WHAT YOU NEED TO DO » Your answer must be every line of the data that holds the string "GLOBAL".

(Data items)
● ● ● ● ● ● ●

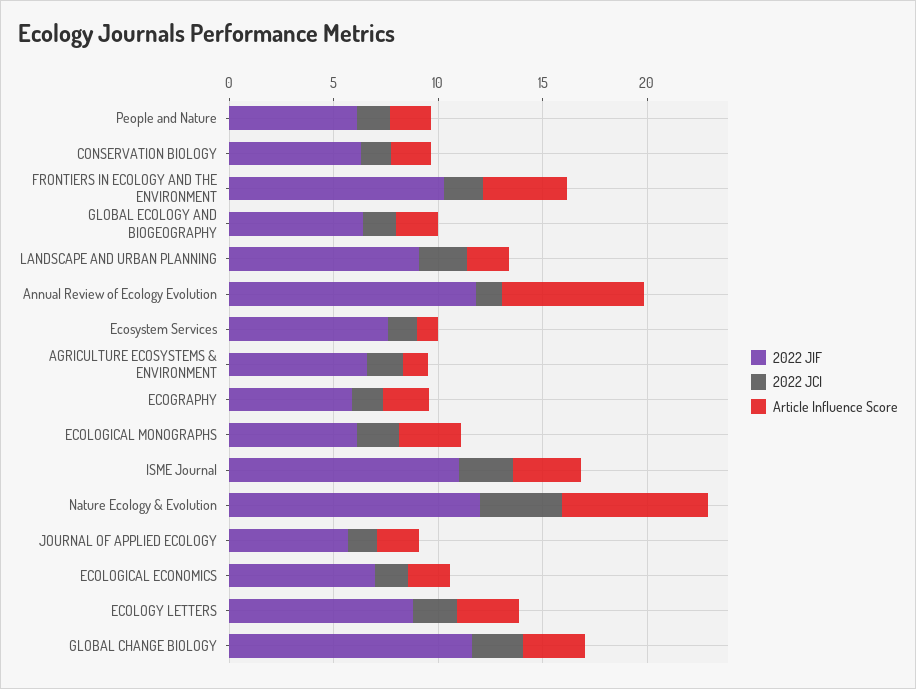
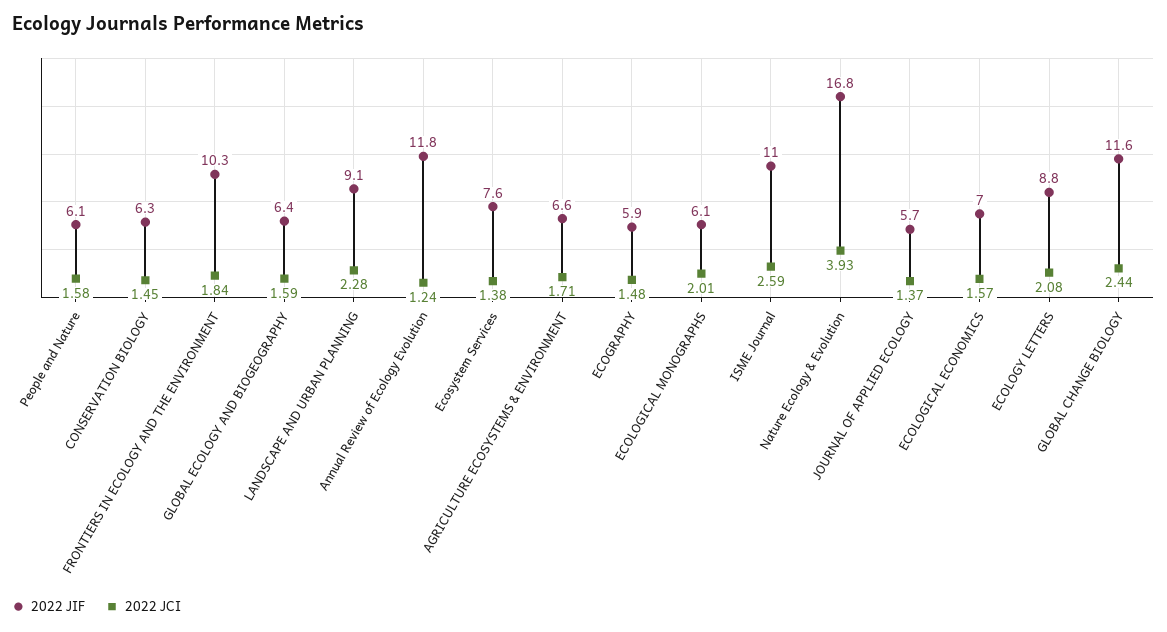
Article Influence Score, People and Nature: 2 -> none
Article Influence Score, CONSERVATION BIOLOGY: 2 -> none
Article Influence Score, FRONTIERS IN ECOLOGY AND THE ENVIRONMENT: 4 -> none
Article Influence Score, GLOBAL ECOLOGY AND BIOGEOGRAPHY: 2 -> none
Article Influence Score, LANDSCAPE AND URBAN PLANNING: 2 -> none
Article Influence Score, Annual Review of Ecology Evolution: 7 -> none
Article Influence Score, Ecosystem Services: 1 -> none
Article Influence Score, AGRICULTURE ECOSYSTEMS & ENVIRONMENT: 1 -> none
Article Influence Score, ECOGRAPHY: 2 -> none
Article Influence Score, ECOLOGICAL MONOGRAPHS: 3 -> none
Article Influence Score, ISME Journal: 3 -> none
2022 JIF, Nature Ecology & Evolution: 12 -> 16.8
Article Influence Score, Nature Ecology & Evolution: 7 -> none
Article Influence Score, JOURNAL OF APPLIED ECOLOGY: 2 -> none
Article Influence Score, ECOLOGICAL ECONOMICS: 2 -> none
Article Influence Score, ECOLOGY LETTERS: 3 -> none
Article Influence Score, GLOBAL CHANGE BIOLOGY: 3 -> none

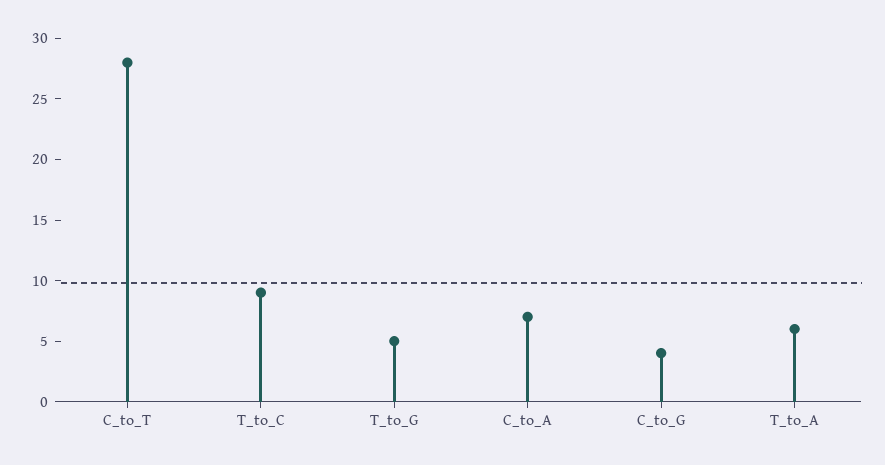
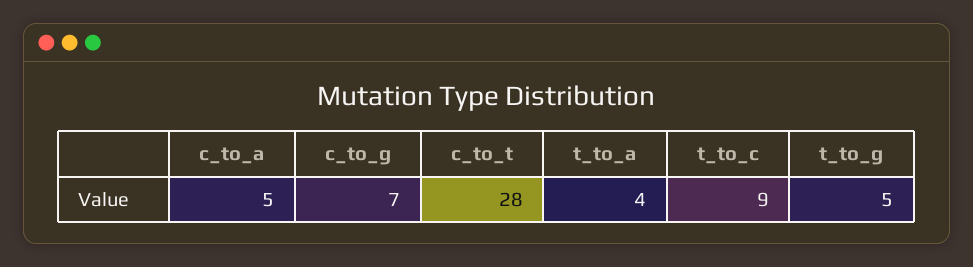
C_to_A: 7 -> 5
C_to_G: 4 -> 7
T_to_A: 6 -> 4

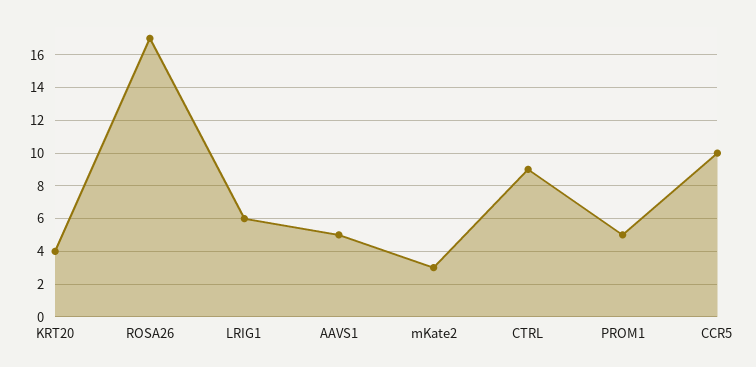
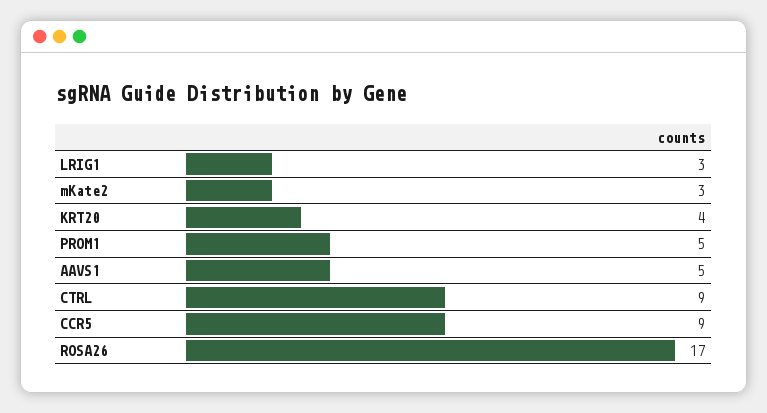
LRIG1: 6 -> 3
CCR5: 10 -> 9

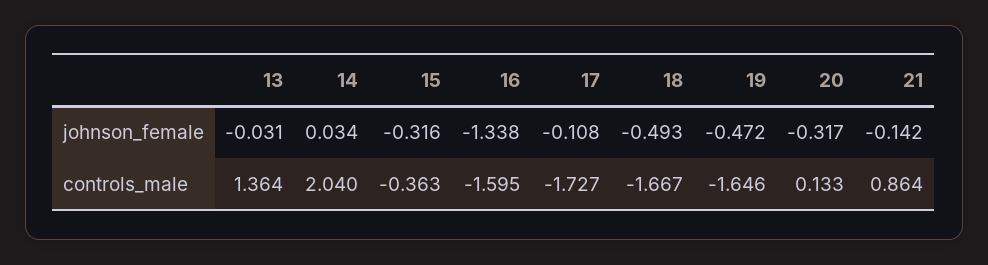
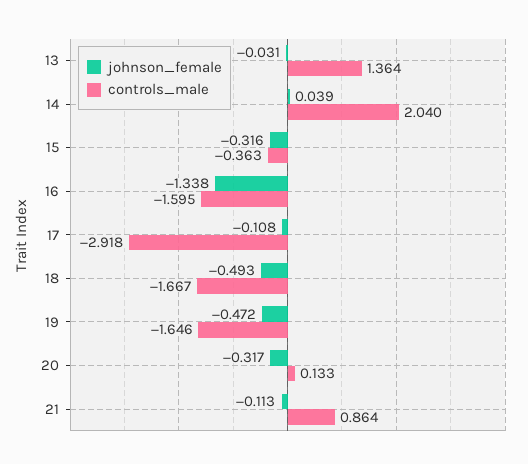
johnson_female, 14: 0.034 -> 0.039
johnson_female, 21: -0.142 -> -0.113
controls_male, 17: -1.727 -> -2.918

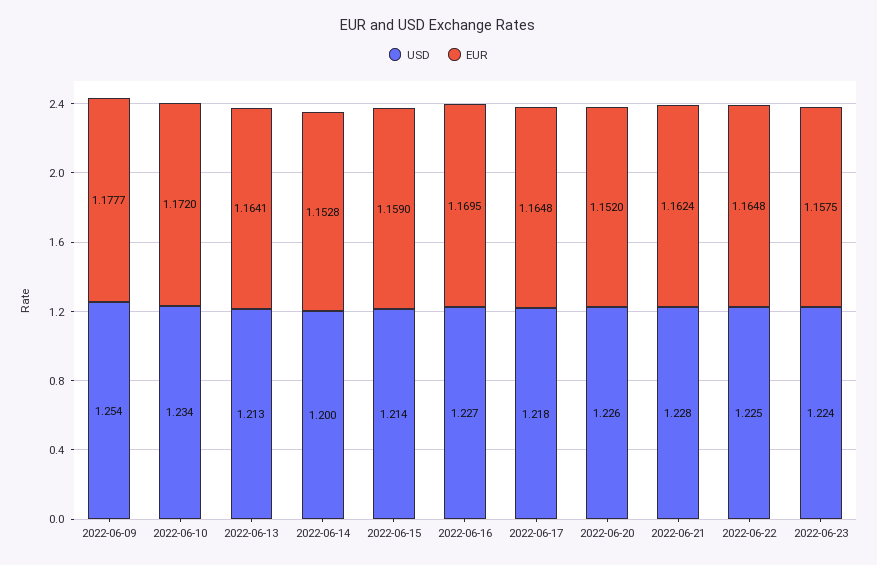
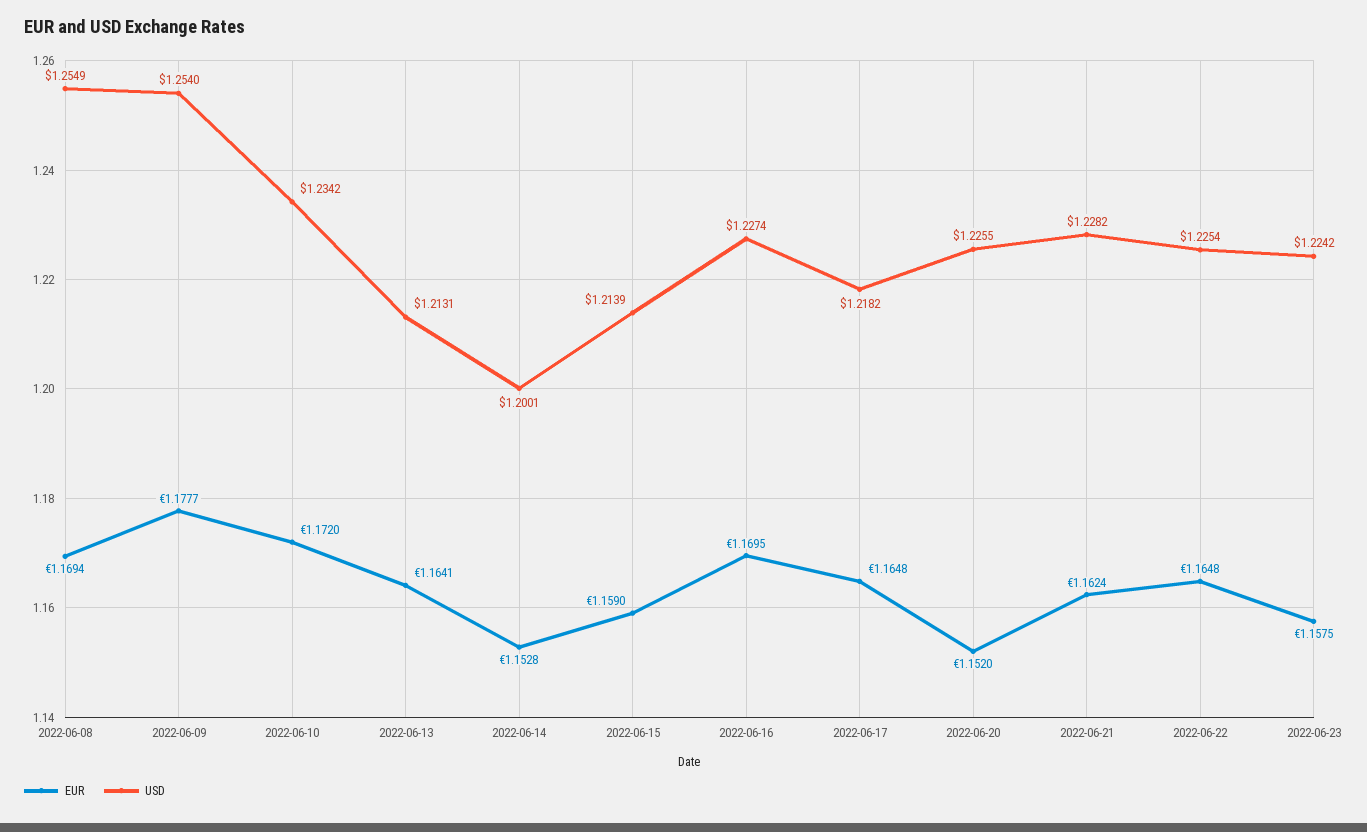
EUR, 2022-06-08: none -> 1.1694
USD, 2022-06-08: none -> 1.2549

● ● ● ● ● ● ●

EXERCISE RESPONSE »
Article Influence Score, GLOBAL ECOLOGY AND BIOGEOGRAPHY: 2 -> none
Article Influence Score, GLOBAL CHANGE BIOLOGY: 3 -> none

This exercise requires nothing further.